■ **DESCRIPTION OF THE TASK**:
Count the lines in the records below that contain the string "knee", treating uppercase and lowercase letters as different. Give only the number.
Segment Open
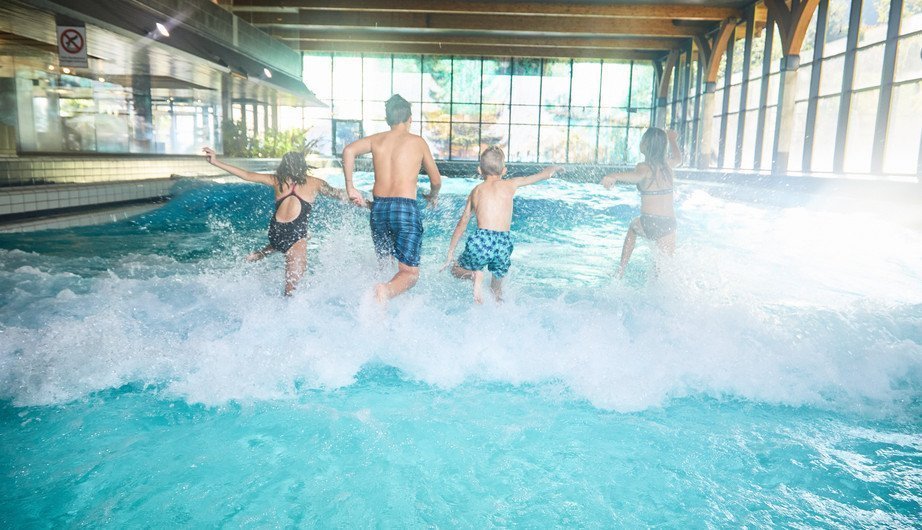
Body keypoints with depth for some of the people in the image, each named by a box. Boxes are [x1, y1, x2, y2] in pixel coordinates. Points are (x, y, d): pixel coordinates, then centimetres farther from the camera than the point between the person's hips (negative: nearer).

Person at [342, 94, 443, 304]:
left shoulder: (377, 139, 14)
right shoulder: (418, 142, 8)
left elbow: (349, 150, -5)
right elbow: (436, 180, 13)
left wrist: (350, 186, 2)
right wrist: (433, 196, 35)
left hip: (378, 208, 4)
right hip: (406, 208, -4)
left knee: (384, 264, 22)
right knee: (410, 272, -5)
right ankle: (387, 290, -36)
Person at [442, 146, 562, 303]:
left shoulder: (476, 190, 16)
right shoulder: (510, 184, 13)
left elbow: (462, 224, 16)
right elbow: (541, 176, 25)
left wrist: (450, 254, 21)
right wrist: (554, 168, 46)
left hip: (481, 240, -1)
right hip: (504, 244, 1)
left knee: (456, 270, 19)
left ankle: (475, 275, -9)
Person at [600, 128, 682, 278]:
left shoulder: (644, 167, -8)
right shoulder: (666, 164, 8)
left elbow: (636, 176, -34)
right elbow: (678, 158, 34)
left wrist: (614, 176, -52)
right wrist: (672, 139, 52)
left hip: (648, 224, -3)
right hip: (669, 224, 3)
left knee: (634, 226, 33)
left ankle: (621, 270, 31)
Segment Closed
■ **THE COMPLETED TASK**:
4